Recorded data =>

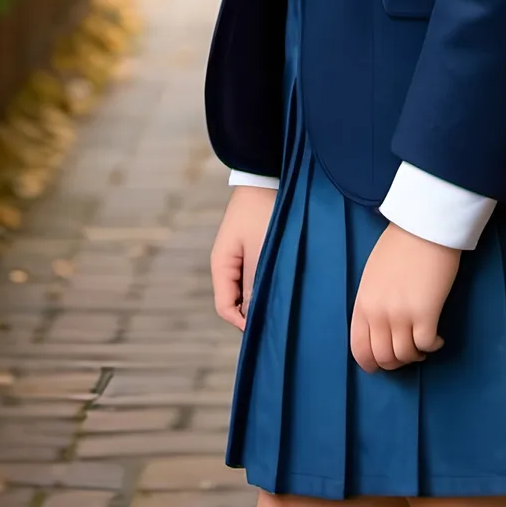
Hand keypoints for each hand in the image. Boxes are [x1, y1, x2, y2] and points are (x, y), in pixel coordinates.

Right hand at [210, 185, 276, 331]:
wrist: (266, 177)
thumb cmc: (263, 210)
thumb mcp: (261, 249)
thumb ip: (255, 282)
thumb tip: (253, 315)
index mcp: (221, 264)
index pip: (224, 307)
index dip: (243, 323)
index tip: (268, 329)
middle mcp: (226, 264)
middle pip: (235, 301)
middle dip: (254, 311)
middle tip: (281, 318)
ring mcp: (238, 257)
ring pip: (247, 289)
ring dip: (262, 295)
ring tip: (285, 301)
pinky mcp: (251, 250)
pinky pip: (255, 274)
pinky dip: (266, 282)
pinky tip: (284, 283)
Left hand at [350, 222, 461, 372]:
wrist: (424, 227)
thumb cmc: (399, 246)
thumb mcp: (373, 275)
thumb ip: (372, 302)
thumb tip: (379, 326)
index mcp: (363, 303)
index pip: (359, 348)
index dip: (371, 363)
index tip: (382, 364)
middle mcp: (379, 314)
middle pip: (383, 357)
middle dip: (396, 362)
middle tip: (408, 353)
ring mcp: (401, 315)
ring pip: (405, 355)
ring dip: (415, 355)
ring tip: (423, 344)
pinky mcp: (426, 314)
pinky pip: (426, 345)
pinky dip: (432, 346)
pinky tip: (437, 337)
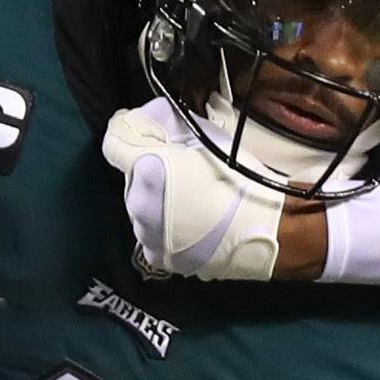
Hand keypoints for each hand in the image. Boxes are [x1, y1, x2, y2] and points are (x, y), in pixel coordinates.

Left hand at [101, 95, 292, 281]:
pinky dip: (164, 228)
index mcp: (146, 169)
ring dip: (156, 202)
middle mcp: (137, 204)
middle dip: (148, 171)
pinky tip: (190, 224)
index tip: (135, 131)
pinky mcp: (158, 257)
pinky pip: (152, 235)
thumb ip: (168, 127)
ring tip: (190, 202)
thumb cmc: (239, 179)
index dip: (124, 133)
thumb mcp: (205, 138)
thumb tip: (145, 122)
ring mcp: (146, 234)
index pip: (113, 144)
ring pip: (141, 208)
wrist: (266, 229)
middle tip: (181, 172)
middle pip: (131, 178)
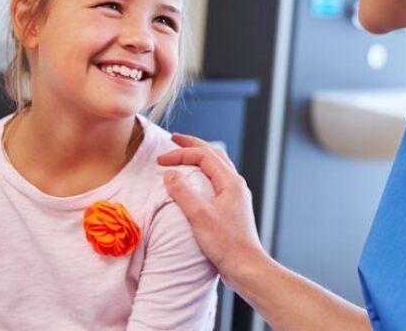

About this task => Copy out exactly the lines between the line containing "middle dip: (254, 311)" and the end of the entries, including both, and leave the pictures behind.

Expected answer =>
middle dip: (254, 311)
middle tip: (281, 318)
ring mcp: (238, 257)
ring pip: (247, 289)
ring dip: (262, 295)
ring tip: (285, 301)
pinky mcp: (251, 250)
pinky pip: (255, 274)
pinky dip: (266, 282)
pinky tip: (284, 283)
Left hand at [350, 222, 461, 372]:
wrist: (424, 227)
thumb cmc: (399, 246)
thumb mcp: (373, 275)
thumb ip: (372, 302)
thumb tip: (379, 326)
index mcp: (363, 303)
index pip: (359, 348)
index dip: (371, 363)
index tip: (382, 364)
middle mcp: (379, 314)
middle pip: (383, 357)
middle dip: (396, 362)
middle tip: (408, 353)
ring mcp: (401, 315)
ring pip: (405, 355)
ring dip: (415, 355)
ring tip: (423, 344)
pinky mcp: (426, 314)
pinky pip: (426, 345)
pinky dip: (432, 346)
pinky tip: (437, 337)
Hand keypoints for each hand in the image. Boxes are [x1, y1, x2, y2] and points are (x, y), in pixel coordinates.

Left hand at [101, 95, 292, 281]:
pinky dip: (164, 228)
index mcp: (146, 169)
ring dip: (156, 202)
middle mcp: (137, 204)
middle dip: (148, 171)
pinky tip: (190, 224)
index tip: (135, 131)
pinky mcp: (158, 257)
pinky pip: (152, 235)
thumb ip: (168, 127)
ring tip: (190, 202)
thumb cmc: (239, 179)
index dip: (124, 133)
thumb mcp: (205, 138)
thumb tip: (145, 122)
ring mcp: (146, 234)
index pip: (113, 144)
ring pip: (141, 208)
wrist: (266, 229)
middle tip: (181, 172)
middle pip: (131, 178)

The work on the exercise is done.